How does NIP1-1 compare functionally with other members of the NIP aquaporin family?

NIP1-1 exhibits both shared and distinct functional characteristics compared to other members of the NIP aquaporin family:

Transport Specificities:

• NIP1-1, NIP1-2, and NIP5-1 are all permeable to arsenite [As(III)]

• While disruption of NIP1-1, NIP1-2, and NIP5-1 all reduced arsenic content in plants, only nip1-1 mutants showed significant arsenite tolerance

• This suggests functional redundancy in transport capacity but unique roles in cellular responses to arsenite

Expression Patterns:

• NIP1-1 is predominantly expressed in roots

• Other NIPs show diverse tissue-specific expression patterns:

  • NIP2-1: Root-specific expression similar to NIP1-1

  • Some NIPs are expressed more broadly in vegetative and reproductive tissues

Species Variations:

• NIP1-1 homologs exist across plant species including:

  • Arabidopsis thaliana (AtNIP1-1)

  • Oryza sativa/rice (OsNIP1-1)

  • Zea mays/maize (ZmNIP1-1)

  • Dittrichia viscosa (DvNIP1-1)

• Each exhibits species-specific characteristics while maintaining core aquaporin functions

Cellular Roles:

• NIP1-1: Primarily involved in arsenite transport and tolerance

• NIP2-1: Functions as a water channel and potential ER channel for other small molecules or ions

• Other NIPs transport diverse substrates including water, glycerol, ammonia, urea, and various metalloids

This functional diversity within the NIP family highlights the evolutionary specialization of these aquaporins to serve specific physiological roles in plant development and stress responses.

How is NIP1-1 expression regulated under different environmental conditions?

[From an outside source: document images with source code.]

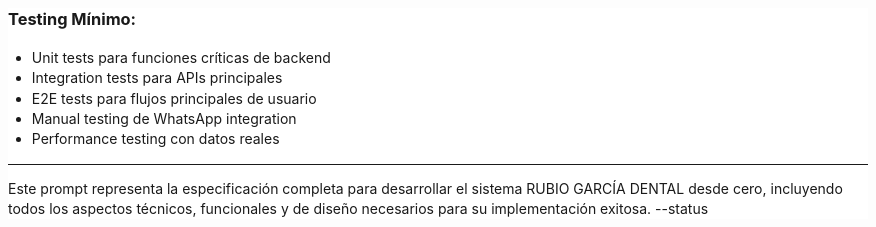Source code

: ### Testing Mínimo:
- Unit tests para funciones críticas de backend
- Integration tests para APIs principales
- E2E tests para flujos principales de usuario
- Manual testing de WhatsApp integration
- Performance testing con datos reales

---

Este prompt representa la especificación completa para desarrollar el sistema RUBIO GARCÍA DENTAL desde cero, incluyendo todos los aspectos técnicos, funcionales y de diseño necesarios para su implementación exitosa. --status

NIP1-1 expression exhibits complex regulation patterns in response to various environmental conditions:

Arsenite Exposure:

• Arsenite stress affects NIP1-1 expression in a dose-dependent manner

• In Dittrichia viscosa, a NIP1-1 homolog showed altered expression under arsenite stress

• The proportion of gene expression in roots versus shoots can serve as an index to predict arsenite resistance

Nutrient Availability:

• Similar to other aquaporins, NIP1-1 expression may be modulated by nutrient availability

• For example, PIP-type aquaporins respond to nitrate levels, with expression decreasing under nitrate deficiency

• This regulatory pattern may extend to NIP1-1, suggesting coordinated regulation of aquaporin family members

Developmental Regulation:

• NIP1-1 expression changes throughout plant development

• Expression is highest in young, actively growing roots

• Promoter-GUS studies have shown distinct developmental regulation patterns

Transcriptional Control:

• Several transcription factors likely regulate NIP1-1 expression

• Stress-responsive elements have been identified in the NIP1-1 promoter region

• Epigenetic mechanisms may also contribute to tissue-specific expression patterns

Post-Transcriptional Regulation:

Understanding these regulatory mechanisms provides insights into how plants modulate water and solute transport in response to changing environmental conditions, with implications for improving crop resilience to stresses.